Conflictos de altos vuelos

Me gustan los conflictos. Bueno, no se si la palabra “gustar” es la adecuada. Digamos que los conflictos son mi “rollo”, es mi tema, es mi razón laboral. Todos, o casi todos, los cursos que imparto nacen de un conflicto: no me reciben, no me compran, me compran poco, no quieren volver a comprarme, no me pagan, no sé como ofrecer eso sin molestar, no sé como llegar a acuerdo, no me hacen caso, no quieren hacer esto, etc… Todas las acciones orientadas a resolver algo a través del lenguaje conllevan un conflicto (o problema, o desliz, o inconveniente o llámalo como quieras.) Y este es mi “tema.” por eso, cuando en mi vida personal surge un conflicto del que yo solo soy un espectador tengo una sensibilidad o curiosidad extrema (a veces insana) en analizar cómo lo enfocan los actores principales.

La semana pasada fui a Barcelona a impartir una sesión de transferencia de un curso que desarrollé antes del verano. En el avión de Vueling de vuelta, llevábamos un rato dentro del avión esperando a que nos dieran luz verde para despegar y las caras y murmullos de queja-hastío-cansancio de muchos pasajeros empezaban a ser notables.

Y entonces, como suele ser habitual, el comandante tomó el micrófono para tratar de apaciguar los ánimos. Pero lo que hizo poco tiene que ver con lo que he escuchado en innumerables ocasiones. El piloto se llamaba Iván Chirivella y quiero contaros lo que hizo.

Se presentó y presentó a su tripulación. Confirmó que estaba a la espera de confirmación para el despegue pero no trató de calmar directamente a los pasajeros, ni informó sobre el tiempo previsto de espera. En lugar de eso, empezó un pequeño y fresco monólogo que dejó a la gran mayoría descolocada (al principio) y sonriente a medida que su storytelling iba cogiendo forma.

Nos habló de la velocidad a la que volaríamos mostrada en una variable asociada a la velocidad del sonido. Nos instó a convertirla a kilómetros dándonos la fórmula matemática. Compartió con nosotros la curiosa paradoja de que en Alicante estaban a 32º centígrados y que cuando estuviésemos volando en el exterior del avión estaríamos a -32º centígrados. El peso del avión con pasajeros equivalía a 63 elefantes. Nos contó qué cosas podríamos divisar en el trayecto (el delta del Ebro, segundo más grande del mediterráneo tras el Nilo y el –no demasiado concurrido- aeropuerto de Castellón. ) Y el final de su monólogo –ya con todo el mundo callado escuchando con media sonrisa al humorista amateur- fue algo así como… “Por favor, relájense y disfruten del vuelo. Traten de olvidarse de los problemas, del trabajo y de todo lo mundano. Nuestro personal de vuelo es fabuloso pero si no lo hacen bien, díganmelo y los mandaremos al rincón de pensar.” La entoncación, los silencios, los cambios de ritmo denotaban que este tipo dominaba las artes escénicas de la interpretación.

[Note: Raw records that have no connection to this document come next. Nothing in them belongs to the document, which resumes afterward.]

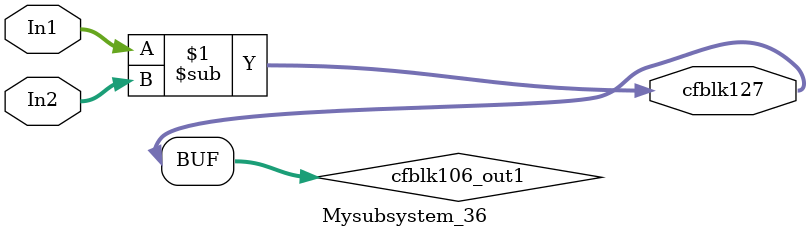
<source format=v>



`timescale 1 ns / 1 ns

module Mysubsystem_36
          (In1,
           In2,
           cfblk127);


  input   [7:0] In1;  // uint8
  input   [7:0] In2;  // uint8
  output  [7:0] cfblk127;  // uint8


  wire [7:0] cfblk106_out1;  // uint8


  assign cfblk106_out1 = In1 - In2;



  assign cfblk127 = cfblk106_out1;

endmodule  // Mysubsystem_36


</source>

Miré mi reloj para calcular los 7 minutos que había durado su speech. Tras unos segundos de encendidos aplausos de TODOS los pasajeros, y tras 3 segundos empezó de nuevo con todo el arsenal pero esta vez en inglés. Y las sonrisas se tornaron carcajadas.

Es cierto que he escuchado mejores monólogos. Pero es el mejor que he escuchado nunca en un avión. Al menos contado por el comandante. ¿Y las caras y murmullos de queja-hastío-cansancio de los pasajeros? Esfumadas como por arte de magia. Algo, aparentemente fuera de sus medios fue fabulosamente controlado y sepultado.

PD: Buscando el nombre del piloto por internet descubrí una noticia de El País en el 2013 que habla de… “Iván Chirivella, canario, de 27 años, tuvo enfrente todos los días a dos de los kamikazes que hicieron desaparecer las Torres Gemelas el 11-S de 2001. Como instructor les dio clases de vuelo durante dos meses. Una historia que narra en Cómplice inocente (Martínez Roca), que ayer presentó, junto a la periodista Alicia Mederos, que lo convenció para escribirlo.” ¿Será el mismo? ¿Es muy posible, no? Todo encaja.